⏱️非同期プログラミング [C#]

async/await C#

C#におけるasync/awaitを使用した非同期プログラミングは、UIのフリーズ防止やI/O処理(ファイル、ネットワーク)の効率化に不可欠です。

最新の標準的な書き方と、押さえておくべきポイントを整理しました。


1. 基本的な構文

非同期メソッドを定義するには、メソッドに async 修飾子を付け、戻り値を Task または Task<T> にします。

C#
// 非同期メソッドの定義
public async Task<string> GetDataAsync(string url)
{
    using var client = new HttpClient();
    
    // 非同期処理を待機(await)
    // awaitしている間、スレッドは解放され、他の処理が可能になる
    string result = await client.GetStringAsync(url);
    
    return result;
}

重要なルール

  • 戻り値: 値を返さない場合は Task、値を返す場合は Task<T> を使用します。
  • 命名規則: メソッド名の末尾には Async を付けるのが一般的です。
  • await: 非同期処理の結果が必要な箇所で await を呼び出します。

2. 非同期処理の制御フロー

await キーワードに到達すると、メソッドの実行は一時停止し、制御が呼び出し元に戻ります。
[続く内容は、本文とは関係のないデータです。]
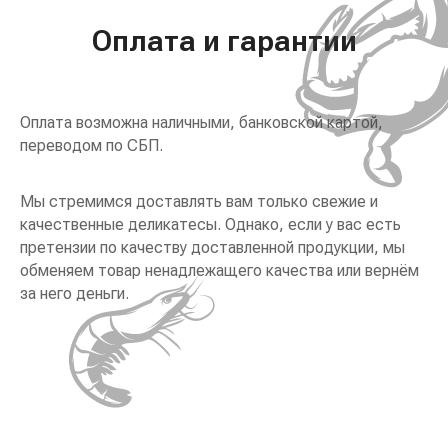
Оплата и гарантии
Оплата возможна наличными, банковской картой,
переводом по СБП.
Мы стремимся доставлять вам только свежие и
качественные деликатесы. Однако, если у вас есть
претензии по качеству доставленной продукции, мы
обменяем товар ненадлежащего качества или вернём
за него деньги.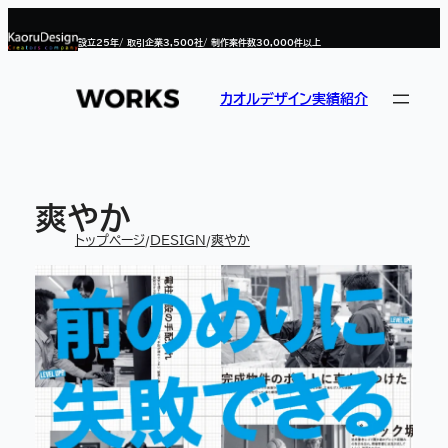
内
容
設立
25
年/ 取引企業
3,500
社/ 制作案件数
30,000
件以上
を
ス
キ
ッ
カオルデザイン実績紹介
プ
爽やか
トップページ
DESIGN
爽やか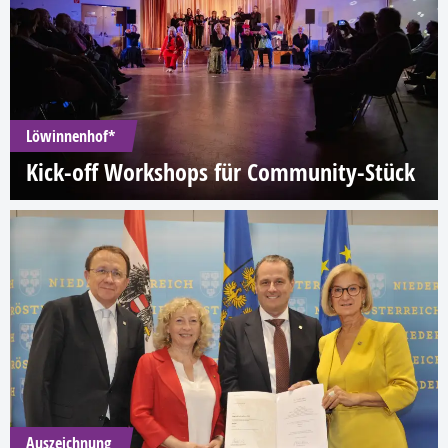
Löwinnenhof*
Kick-off Workshops für Community-Stück
Auszeichnung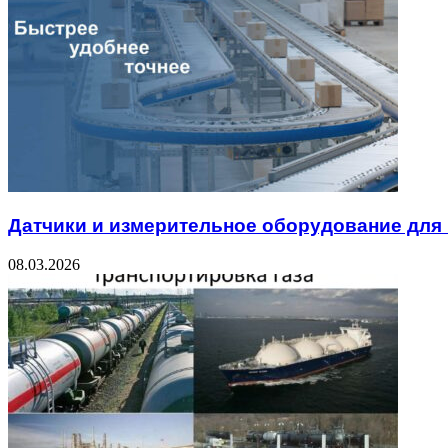
Датчики и измерительное оборудование для
08.03.2026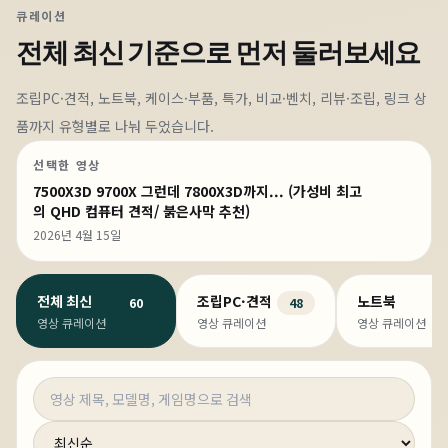
큐레이션
전체 최신
기준으로 먼저 둘러보세요
조립PC·견적, 노트북, 케이스·부품, 특가, 비교·벤치, 리뷰·조립, 링크 상
품까지 유형별로 나눠 두었습니다.
선택한 영상
7500X3D 9700X 그런데 7800X3D까지... (가성비 최고
의 QHD 컴퓨터 견적/ 붉은사막 추천)
2026년 4월 15일
전체 최신
조립PC·견적
노트북
60
48
영상 큐레이션
영상 큐레이션
영상 큐레이션
영상 검색
정렬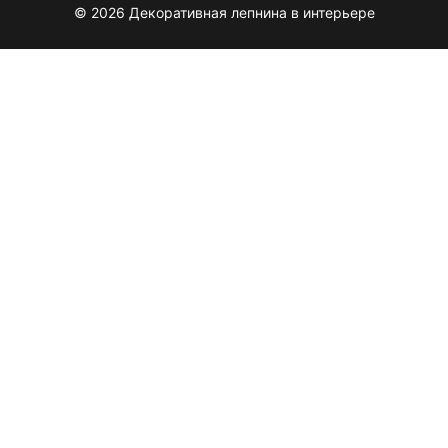
© 2026 Декоративная лепнина в интерьере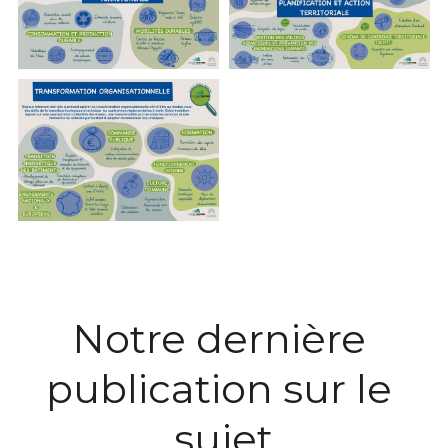
Notre dernière 
publication sur le 
sujet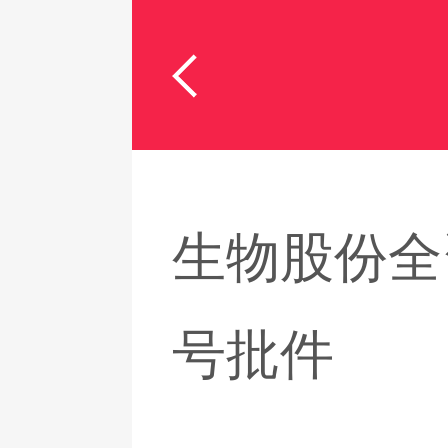
生物股份全
号批件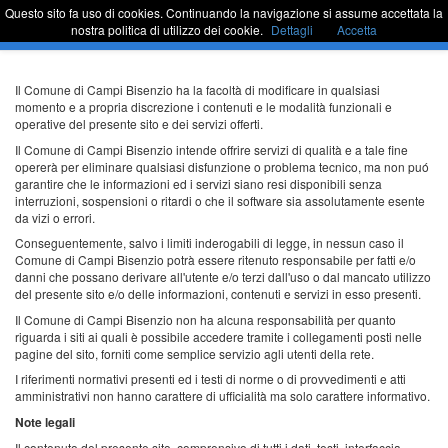
Questo sito fa uso di cookies. Continuando la navigazione si assume accettata la
Sportello Unico
Commu
nostra politica di utilizzo dei cookie.
Dettagli
Accetta
barra
di
naviga
Passa
Il Comune di Campi Bisenzio ha la facoltà di modificare in qualsiasi
al
momento e a propria discrezione i contenuti e le modalità funzionali e
contenuto
operative del presente sito e dei servizi offerti.
Il Comune di Campi Bisenzio intende offrire servizi di qualità e a tale fine
opererà per eliminare qualsiasi disfunzione o problema tecnico, ma non puó
garantire che le informazioni ed i servizi siano resi disponibili senza
interruzioni, sospensioni o ritardi o che il software sia assolutamente esente
da vizi o errori.
Conseguentemente, salvo i limiti inderogabili di legge, in nessun caso il
Comune di Campi Bisenzio potrà essere ritenuto responsabile per fatti e/o
danni che possano derivare all'utente e/o terzi dall'uso o dal mancato utilizzo
del presente sito e/o delle informazioni, contenuti e servizi in esso presenti.
Il Comune di Campi Bisenzio non ha alcuna responsabilità per quanto
riguarda i siti ai quali è possibile accedere tramite i collegamenti posti nelle
pagine del sito, forniti come semplice servizio agli utenti della rete.
I riferimenti normativi presenti ed i testi di norme o di provvedimenti e atti
amministrativi non hanno carattere di ufficialità ma solo carattere informativo.
Note legali
Il contenuto del presente sito, comprensivo di tutti i dati, testi, interfaccia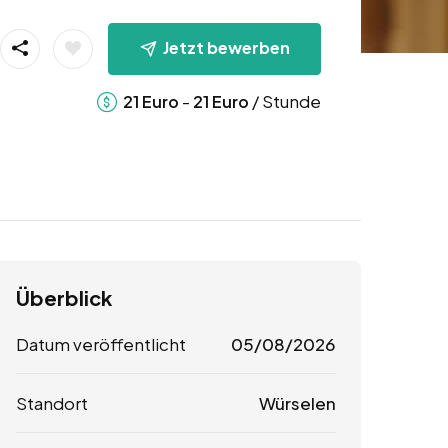
Jetzt bewerben
-
/ Stunde
21
Euro
21
Euro
Überblick
Datum veröffentlicht
05/08/2026
Standort
Würselen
バックグラウンドでの処理が完了すると、続きから実行が再開されます。


3. 複数の非同期処理を並列で実行する

複数の処理を一つずつ待つのではなく、同時に開始してすべて終わるのを待つことでパフォーマンスが向上します。

C#
var task1 = DoWork1Async();
var task2 = DoWork2Async();

// 両方のタスクが完了するまで待機
await Task.WhenAll(task1, task2);

// 結果を受け取る場合
var results = await Task.WhenAll(GetVal1Async(), GetVal2Async());

4. キャンセル処理 (CancellationToken)

最新のC#では、途中で処理を中断できるように CancellationToken を渡すのがマナーです。

C#
public async Task DownloadFileAsync(string url, CancellationToken ct)
{
    using var client = new HttpClient();
    
    // キャンセルされた場合に例外を投げる
    var response = await client.GetAsync(url, ct);
    
    // または手動でチェック
    ct.ThrowIfCancellationRequested();
}

5. 推奨されるベストプラクティス

項目推奨される書き方避けるべき書き方
待機方法await task;task.Wait()task.Result (デッドロックの原因)
戻り値async Taskasync void (例外ハンドリングができなくなるため)
例外処理try-catch で await を囲む例外を無視する
最適化短時間で終わる場合は ValueTask全てに ValueTask を使う (複雑化を避ける)

補足:ValueTask について

高頻度で呼び出され、かつ多くの場合で即座に完了する(非同期にする必要がない場合がある)処理には、メモリ負荷を抑えるために ValueTask<T> を検討してください。


6. 例外ハンドリング

非同期メソッド内での例外は、await したタイミングでキャッチできます。

C#
try
{
    await SomeAsyncWork();
}
catch (HttpRequestException ex)
{
    Console.WriteLine($"ネットワークエラー: {ex.Message}");
}

非同期処理は、歴史的に色々な書き方があり、なかなか理解するのが難しかったのですが、async/awaitにより、簡単に扱えるものになりました。実はこれコンパイル技術の賜物なのです。